Smallest detectable color difference, acceptable and perceptible thresholds
An acceptability threshold of 2.7 in ΔE and a perceptibility threshold of 1.2 in ΔE are known [16]. The SDCD in terms of d(0M1) depends on the method and decreases from 2.8 to 1.0 for a row of eight teeth using electronic 2D measurements. These are statistical values and can differ from study to study. However, it is plausible that electronic 2D is the method with the best agreement, including SDCD. For properties of ΔE and d(0M1), electronic 2D is the recommended method for study designs with repeated measurements, such as longitudinal studies.
Agreement and reliability (comparability)

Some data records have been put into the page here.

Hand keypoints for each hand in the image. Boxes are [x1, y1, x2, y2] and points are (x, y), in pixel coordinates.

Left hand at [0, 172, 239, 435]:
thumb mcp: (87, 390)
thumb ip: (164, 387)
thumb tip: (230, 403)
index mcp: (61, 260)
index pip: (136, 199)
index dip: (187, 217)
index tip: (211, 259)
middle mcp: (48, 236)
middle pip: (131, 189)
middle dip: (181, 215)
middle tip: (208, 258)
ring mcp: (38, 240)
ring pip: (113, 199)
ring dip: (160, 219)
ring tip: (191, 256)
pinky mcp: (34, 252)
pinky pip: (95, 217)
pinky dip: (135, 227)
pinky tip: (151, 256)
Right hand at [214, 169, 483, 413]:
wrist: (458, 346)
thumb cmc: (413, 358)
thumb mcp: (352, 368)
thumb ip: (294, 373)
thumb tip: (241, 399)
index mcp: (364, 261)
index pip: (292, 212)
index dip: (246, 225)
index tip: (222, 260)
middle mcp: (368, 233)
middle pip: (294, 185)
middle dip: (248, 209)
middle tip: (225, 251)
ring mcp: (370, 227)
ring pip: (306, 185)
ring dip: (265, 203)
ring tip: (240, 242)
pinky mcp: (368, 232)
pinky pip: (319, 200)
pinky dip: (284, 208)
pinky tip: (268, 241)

Whereas intra-rater agreement of repeated measurements in terms of SEM and SDCD does not differ between visual and electronic 3D measurements, the reliability or ICC differ substantially. Thus, a single human rater is not worse than the electronic device for a longitudinal study when using the 3D system. The comparability of the four methods remains uncertain. Therefore, the same method should also be used in multicenter studies.
Human and machine
Compared with a set of human raters, a set of devices from the same electronic system should have higher levels of standardization [67], which corresponds to the more favorable ICCs observed. However, n-of-1 trials, as used herein for the single human rater, limit generalizability. It may be further argued that the human rater lacks the ability to perceive hue [39]. But even if the examiner had lacked this ability, this would not have invalidated our conclusions, because we did not make an isolated statement on hue, but rather compared hue with lightness and chroma. These intra-human comparisons are supported by the n-of-1 trial design. Moreover, the same intra-device comparisons support the hypothesis that hue is not well reproducible; the electronic reliability of hue is merely fair. In addition to our findings, background knowledge further supports that 3D hue cannot be well assessed (see Introduction).

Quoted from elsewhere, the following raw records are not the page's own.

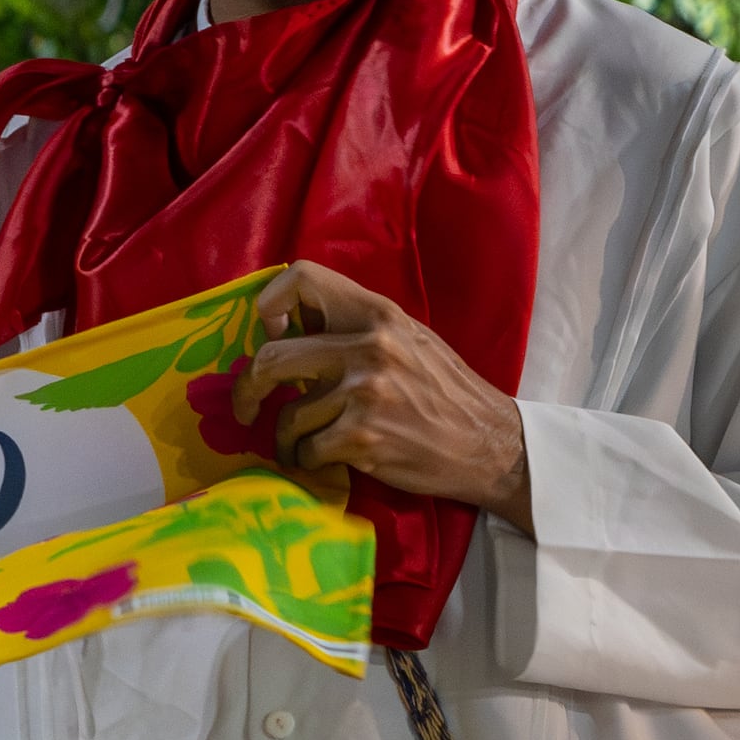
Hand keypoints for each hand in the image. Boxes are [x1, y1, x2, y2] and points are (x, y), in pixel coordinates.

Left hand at [235, 261, 533, 528]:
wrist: (492, 444)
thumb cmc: (443, 393)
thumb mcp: (408, 340)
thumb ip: (354, 330)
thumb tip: (286, 329)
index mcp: (378, 314)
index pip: (301, 278)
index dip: (270, 307)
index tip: (270, 337)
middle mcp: (369, 346)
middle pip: (270, 358)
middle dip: (248, 390)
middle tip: (248, 408)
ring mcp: (365, 392)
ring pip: (287, 416)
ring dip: (288, 439)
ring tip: (307, 445)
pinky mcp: (362, 437)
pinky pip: (305, 450)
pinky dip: (309, 461)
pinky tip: (330, 460)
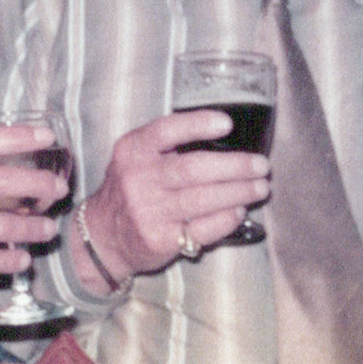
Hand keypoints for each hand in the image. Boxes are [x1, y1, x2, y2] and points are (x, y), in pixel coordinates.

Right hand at [72, 111, 269, 290]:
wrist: (101, 237)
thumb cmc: (130, 189)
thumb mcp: (136, 157)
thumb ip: (168, 144)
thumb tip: (225, 134)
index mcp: (133, 150)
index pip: (166, 130)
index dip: (198, 125)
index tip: (227, 123)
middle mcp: (138, 179)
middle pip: (193, 168)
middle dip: (235, 166)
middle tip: (261, 165)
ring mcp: (148, 212)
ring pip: (202, 199)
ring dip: (239, 192)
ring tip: (260, 187)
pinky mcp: (159, 240)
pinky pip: (201, 229)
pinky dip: (226, 219)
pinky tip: (239, 211)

Intra- and inter-method variability – validity revisited
Whereas the reliability within each of the four methods is good to very good, comparability of the visual and electronic measurements is only fair to good. This also questions the validity of visual and electronic measurements. In turn, this question also refers to the difference between the 2D and 3D system. In fact, Bland-Altman plots using the 2D system suggest that both visual and electronic values are valid only for d(0M1) values of about 12 (A1 – A2, B1 – B2) and greater than 20 (A4, B3 – B4, C3 – C4, D4). The shades B1 and A2 are not well covered by the 3D system [33], which is mirrored in the corresponding Bland-Altman plots. Vice versa, 3D shades 1M1 and 1M2 (both d(0M1) < 11.2 for the minimum of the 2D system) are not well covered by the 2D system [33] and question the validity of adjacent 2D shades, namely A1, B1, and B2. In daily practice, the 3D system may be useful for shades not available in the 2D system. Nevertheless, switching between methods cannot be recommended in scientific studies. The 3D system, however, can be favorable in bleaching studies owing to the added bleaching shades.